> [Task prompt] Please repeat, word for word, everything in the rows below from the line containing "cumprimentados pela passagem do" down to the line containing "como a rotina de treinamento da equipe", including both of those lines.

> [Records for processing]
·····

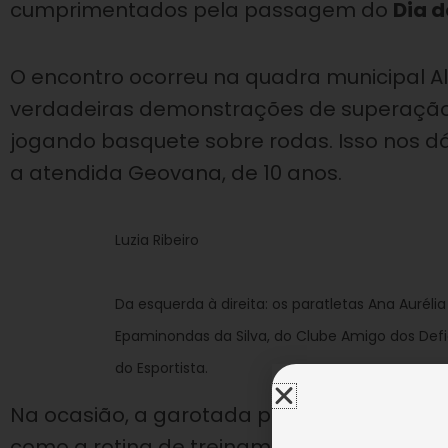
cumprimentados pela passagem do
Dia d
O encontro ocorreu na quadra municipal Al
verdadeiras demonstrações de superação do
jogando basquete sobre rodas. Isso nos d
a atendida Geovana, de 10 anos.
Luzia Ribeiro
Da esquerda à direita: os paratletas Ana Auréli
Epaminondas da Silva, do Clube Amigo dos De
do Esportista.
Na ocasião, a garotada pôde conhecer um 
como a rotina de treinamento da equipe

·····

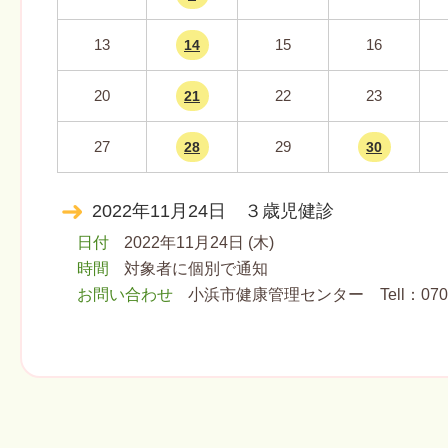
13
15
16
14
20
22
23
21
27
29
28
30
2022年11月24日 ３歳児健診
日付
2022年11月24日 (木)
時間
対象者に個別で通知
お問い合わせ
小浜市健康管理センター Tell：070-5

·····

> [Result for this exercise]
cumprimentados pela passagem do
Dia d
O encontro ocorreu na quadra municipal Al
verdadeiras demonstrações de superação do
jogando basquete sobre rodas. Isso nos d
a atendida Geovana, de 10 anos.
Luzia Ribeiro
Da esquerda à direita: os paratletas Ana Auréli
Epaminondas da Silva, do Clube Amigo dos De
do Esportista.
Na ocasião, a garotada pôde conhecer um 
como a rotina de treinamento da equipe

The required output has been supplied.